I think the biggest theme of this past week has been ‘humbling’. I can’t even count how many times I have said that I have felt so humbled this week. From watching women meticulously sit at weaving looms, creating more and more of a beautiful fabric, to the women at Hands of Hope, an income generating hand-made craft project produced by individuals living with HIV/AIDs, who merely said mei pen rai (don’t worry about it) after Tamarah and I messed up gluing on at least 20 bracelet labels. But the most humbling experience for me this week was watching my two main coworkers, Crisidad and Bon, nurses at the Care Center, give a sponge bath to a patient who is living with HIV but has also been paralyzed due to a stroke. Helping to give sponge baths is going to be one of my responsibilities once I start my regular work schedule in the next coming week and it was very humbling to watch Crisidad and Bon take such care and time to make sure this woman was clean. It was really hard to watch at points because of the emaciated state of the patient and because she has a huge sore on her lower back that goes through to her muscle tissue. But on the other hand, it was great to see that she was finally getting the attention she was deprived of in the major hospital setting that led to her bed sores. Giving my first sponge bath as well as my other roles this year, such as doing village outreach to the impoverished villages of the Nong Khai region and doing activities with the patients at the Care Center, is definitely going to be hard emotionally but I am also humbled to be given this experience to let individuals who have been so frequently shunned by society see that they are so worthy of love.

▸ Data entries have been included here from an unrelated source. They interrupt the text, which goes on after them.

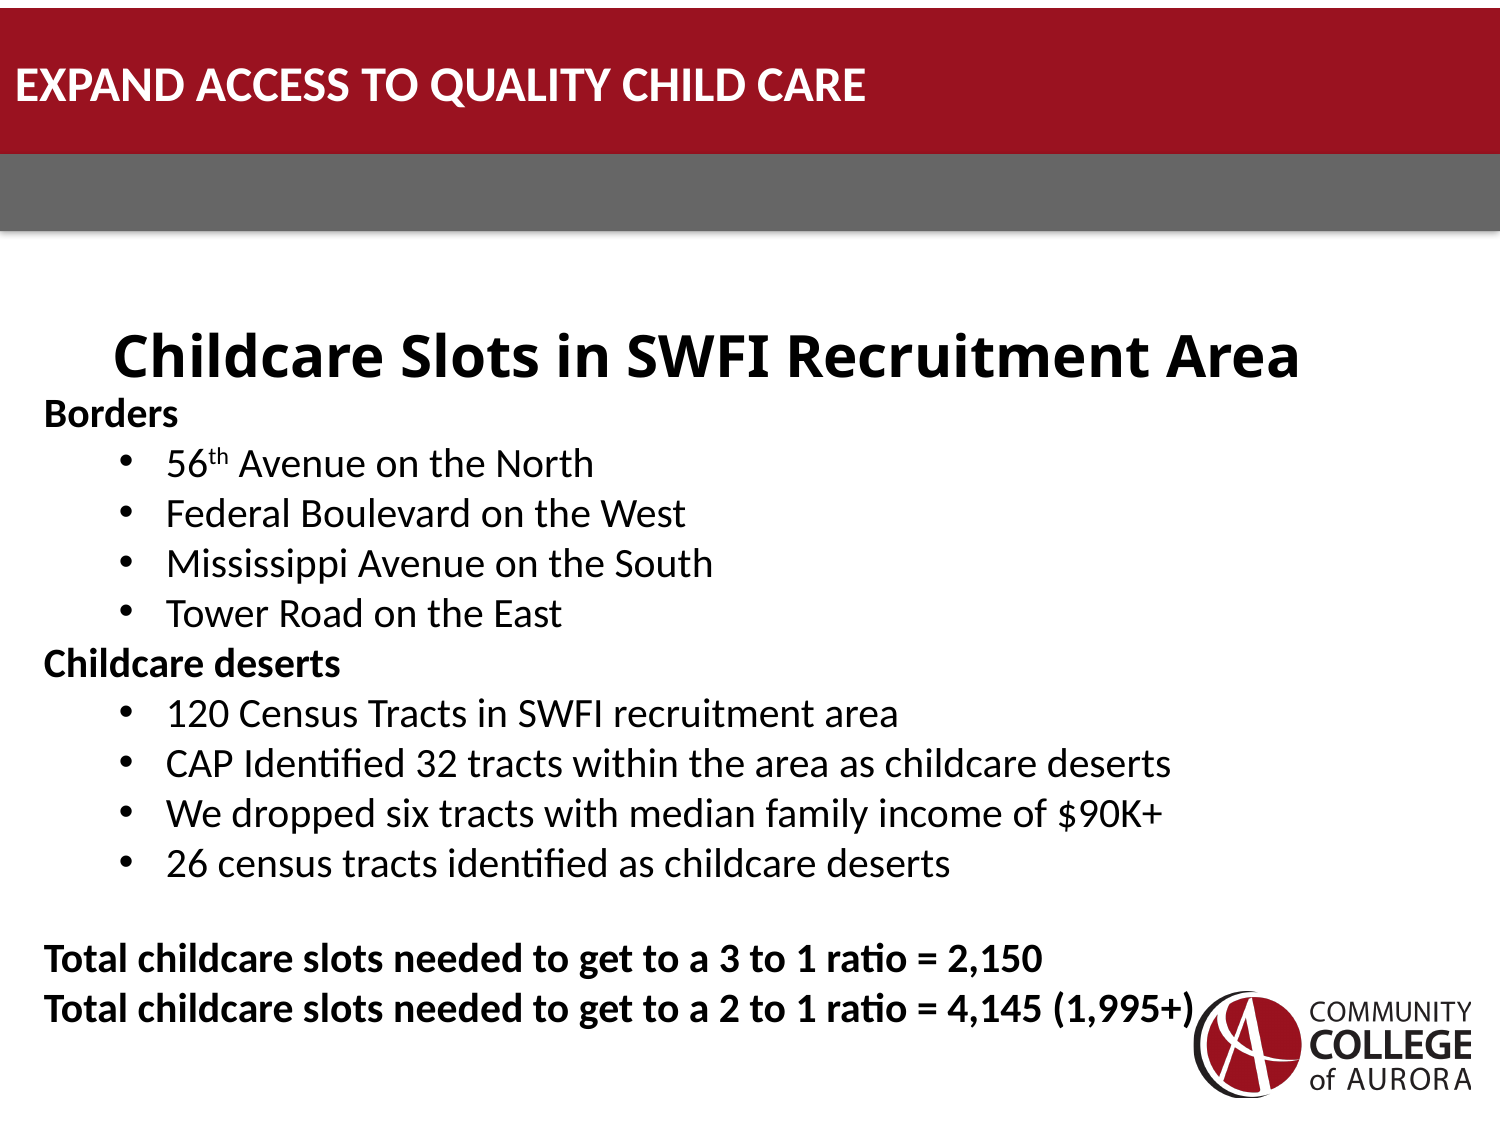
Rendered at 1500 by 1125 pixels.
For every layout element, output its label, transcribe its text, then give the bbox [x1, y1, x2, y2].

text_box [0, 57, 1344, 146]
text_box Borders 56th Avenue on the North Federal Boulevard on the West Mississippi Avenue on the South Tower Road on the East Childcare deserts 120 Census Tracts in SWFI recruitment area CAP Identified 32 tracts within the area as childcare deserts We dropped six tracts with median family income of $90K+ 26 census tracts identified as childcare deserts Total childcare slots needed to get to a 3 to 1 ratio = 2,150 Total childcare slots needed to get to a 2 to 1 ratio = 4,145 (1,995+) [29, 378, 1438, 1039]
picture [1193, 991, 1471, 1099]
text_box Expand Access to Quality Child Care [0, 6, 1500, 153]
text_box Childcare Slots in SWFI Recruitment Area [97, 276, 1418, 378]
text_box [0, 153, 1500, 232]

This year is definitely going to have its moments of joy and moments of frustration, but I accept both with open arms. It is currently the rainy season here in Thailand, which means it rains heavily at least once every day. But it also means that everything is an incredibly vibrant green. All day I have had one lyric from the song “I Have Made Mistakes” by the Oh Hello’s stuck in my head. It says “and the sun it does not cause us to grow, it is the rain that will strengthen your soul, it will make you whole”. I don’t think that could be any more true for the year ahead of me. So keep your prayers and well wishes my way! I can feel the love even from thousands of miles away!